Sugar Pumpkin Crème Pie (p.194) Pumpkin pie is usually pretty meh. Not bad. Not great. Just sort of dutifully makes it’s texturally weird appearance. When I saw Tom’s recipe for the sugar pumpkin crème pie, I was intrigued. Here was a pumpkin pie I could stand behind! The blind baked flaky but tender pie crust is covered with a layer of crushed gingersnaps and butter and topped with the a mix of pumpkin purée with a crème anglaise. Yes. It was fantastic. When I make it again I’ll use a bit less heavy cream so it isn’t quite so rich, but. this pie is good. We topped it with the sugar cranberries and some powdered sugared pastry leaves. I’m a pumpkin pie convert.
“Hot Buttered Rum” Apple Pie (p. 199) Tom gives very clear instructions on how to use the tender but flaky pie dough. He tells us that because it is a softer dough, with a large proportion of pastry flour, that the rim should not be fluted or high (or otherwise decorated much) because it will collapse. Head this warning. Because if you do not, it will collapse and it will spill over. Being the pie newbie, I made cute leaf cut out edges that overlapped the edge of the pan. I checked in on the pie and the crust was dripping down on the drip pan below. I quickly shoved it back up with a knife. It solved the problem, but resulted in a far-less pretty pie than it should have been. The pie was good though! I couldn’t taste the rum too much (or perhaps, I was too far into my Rye Sours** to notice…), but the pie was great! The crust was perfect, though ugly. The apples (gravenstein, as called for) I used got soft quicker than I expected, so I’d keep a better eye on that next time. But, first fruit pie, I’m calling it a success!
I didn’t get to many things I wanted to make. Such as the English Muffins. Or the Coconut Cream Pie. I won’t say I was too busy. We are all busy in our own ways and I’m trying to stop saying that. We all make choices. Instead of cooking when I could, I opted instead to commune with the sofa and a giant pile of old movies. Choices. And, in the end, I feel it was a pretty rocking mix of choices. A good start on The Dahlia Bakery Cookbook. And a good start on the embarrassingly long list of movies I haven’t seen. Win-win. The coconut pie is still coming this weekend though. It is my mom’s favorite also, so I saved it till she would be visiting.
- Did the recipes taste good? Totally. With the exception of the average scones (and the more-is-better-ification of the grilled cheese), I loved everything.
- Would I use it again? Yes. There are still a lot of things I need to get to. I’m still after the english muffins and coconut cream pie, as I mentioned. But I can’t wait to make the apple dumplings with date butter, peanut butter sandwich cookies,and the pear tart.
- Is it reliable? Yes, the directions were clear and instructive. I really appreciated all the information about how to mix, roll, shape, and bake pastry dough. As a life-long pie dough avoider, it helped me feel confident.

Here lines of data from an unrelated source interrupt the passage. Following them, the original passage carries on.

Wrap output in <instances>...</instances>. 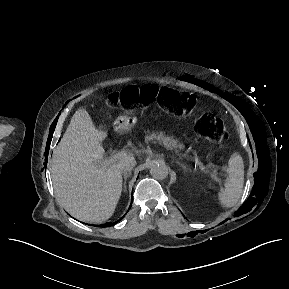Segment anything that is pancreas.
<instances>
[{"instance_id": "pancreas-1", "label": "pancreas", "mask_w": 289, "mask_h": 289, "mask_svg": "<svg viewBox=\"0 0 289 289\" xmlns=\"http://www.w3.org/2000/svg\"><path fill=\"white\" fill-rule=\"evenodd\" d=\"M147 142H158L161 145H164L166 148L170 150H181L184 149V145L179 143L176 139L166 136L163 132H152L146 136ZM213 177L216 178L217 172L216 170H212Z\"/></svg>"}]
</instances>
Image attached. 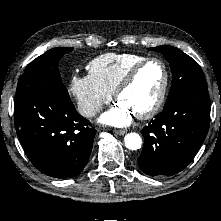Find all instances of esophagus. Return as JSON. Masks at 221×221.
Masks as SVG:
<instances>
[{"mask_svg": "<svg viewBox=\"0 0 221 221\" xmlns=\"http://www.w3.org/2000/svg\"><path fill=\"white\" fill-rule=\"evenodd\" d=\"M114 133L118 135H124L126 133V130H114Z\"/></svg>", "mask_w": 221, "mask_h": 221, "instance_id": "34e87169", "label": "esophagus"}]
</instances>
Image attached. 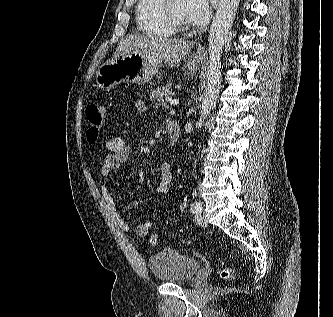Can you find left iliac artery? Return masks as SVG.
Here are the masks:
<instances>
[{
    "label": "left iliac artery",
    "mask_w": 333,
    "mask_h": 317,
    "mask_svg": "<svg viewBox=\"0 0 333 317\" xmlns=\"http://www.w3.org/2000/svg\"><path fill=\"white\" fill-rule=\"evenodd\" d=\"M191 211L192 213H196L198 211H201V203L199 201H195L191 205Z\"/></svg>",
    "instance_id": "1"
}]
</instances>
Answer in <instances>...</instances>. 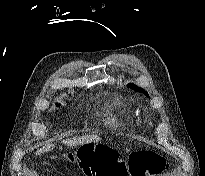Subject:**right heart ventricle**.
Here are the masks:
<instances>
[{
	"instance_id": "1",
	"label": "right heart ventricle",
	"mask_w": 205,
	"mask_h": 176,
	"mask_svg": "<svg viewBox=\"0 0 205 176\" xmlns=\"http://www.w3.org/2000/svg\"><path fill=\"white\" fill-rule=\"evenodd\" d=\"M113 104H114L115 107H121L122 106V103L119 100L114 101ZM113 120H114V118H113Z\"/></svg>"
}]
</instances>
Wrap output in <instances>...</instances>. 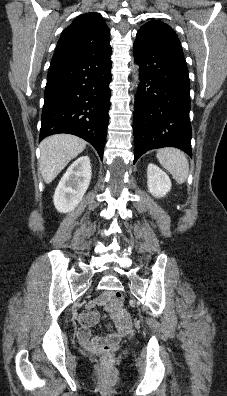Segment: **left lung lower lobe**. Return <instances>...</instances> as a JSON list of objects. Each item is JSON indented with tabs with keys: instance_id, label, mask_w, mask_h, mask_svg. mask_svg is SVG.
<instances>
[{
	"instance_id": "obj_1",
	"label": "left lung lower lobe",
	"mask_w": 227,
	"mask_h": 396,
	"mask_svg": "<svg viewBox=\"0 0 227 396\" xmlns=\"http://www.w3.org/2000/svg\"><path fill=\"white\" fill-rule=\"evenodd\" d=\"M133 53L141 81L134 104V163L161 147L191 156L189 75L182 50L136 38Z\"/></svg>"
}]
</instances>
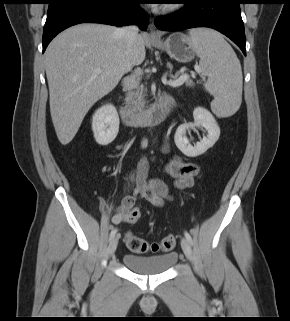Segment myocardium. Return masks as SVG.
I'll return each instance as SVG.
<instances>
[{"label":"myocardium","instance_id":"1","mask_svg":"<svg viewBox=\"0 0 290 321\" xmlns=\"http://www.w3.org/2000/svg\"><path fill=\"white\" fill-rule=\"evenodd\" d=\"M179 8V5L174 3V4H168L166 6L163 7L162 12L163 13H170V12H174Z\"/></svg>","mask_w":290,"mask_h":321}]
</instances>
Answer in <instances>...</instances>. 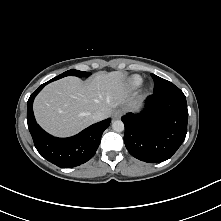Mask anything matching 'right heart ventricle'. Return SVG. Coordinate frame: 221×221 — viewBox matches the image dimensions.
<instances>
[{
	"label": "right heart ventricle",
	"mask_w": 221,
	"mask_h": 221,
	"mask_svg": "<svg viewBox=\"0 0 221 221\" xmlns=\"http://www.w3.org/2000/svg\"><path fill=\"white\" fill-rule=\"evenodd\" d=\"M142 83V78L138 75H134L130 78L129 80V85L132 88H137L141 85Z\"/></svg>",
	"instance_id": "1"
}]
</instances>
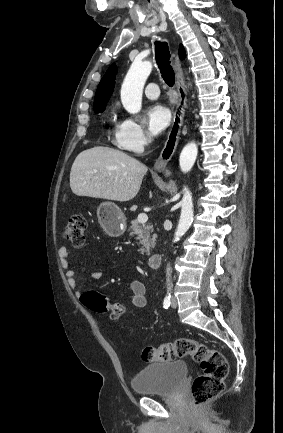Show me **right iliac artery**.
<instances>
[{
    "label": "right iliac artery",
    "mask_w": 283,
    "mask_h": 433,
    "mask_svg": "<svg viewBox=\"0 0 283 433\" xmlns=\"http://www.w3.org/2000/svg\"><path fill=\"white\" fill-rule=\"evenodd\" d=\"M170 299H171V295H170V294H169L168 296L165 297L164 302H163V307H164L165 309H168V308H169V306H170V304H171Z\"/></svg>",
    "instance_id": "82829eb1"
}]
</instances>
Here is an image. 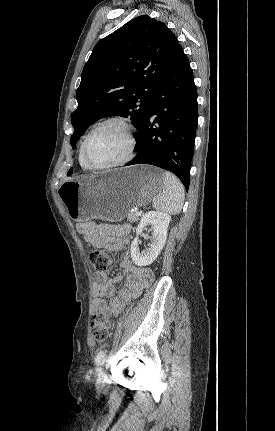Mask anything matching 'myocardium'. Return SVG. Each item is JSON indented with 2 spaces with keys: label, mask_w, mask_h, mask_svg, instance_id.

- Can I replicate the recipes and are the results worth the effort? Yes! None of mine were as pretty as the book versions. But everything turned out great and nothing was difficult.
So here we are – the end of the November review and starting up the last month of Cook the Books! with Homemade Pantry by Alana Chernila. Wow! Can’t wait to see what you do for December!
**Rye Sour was the Thanksgiving cocktail of choice: Proportions vary, but this is what we did: 2.5oz rye (we used Bulleit), 1 oz simple syrup, ¾ oz lemon juice. Shake with ice. Pour over ice. Give it a red wine float (we used a syrah).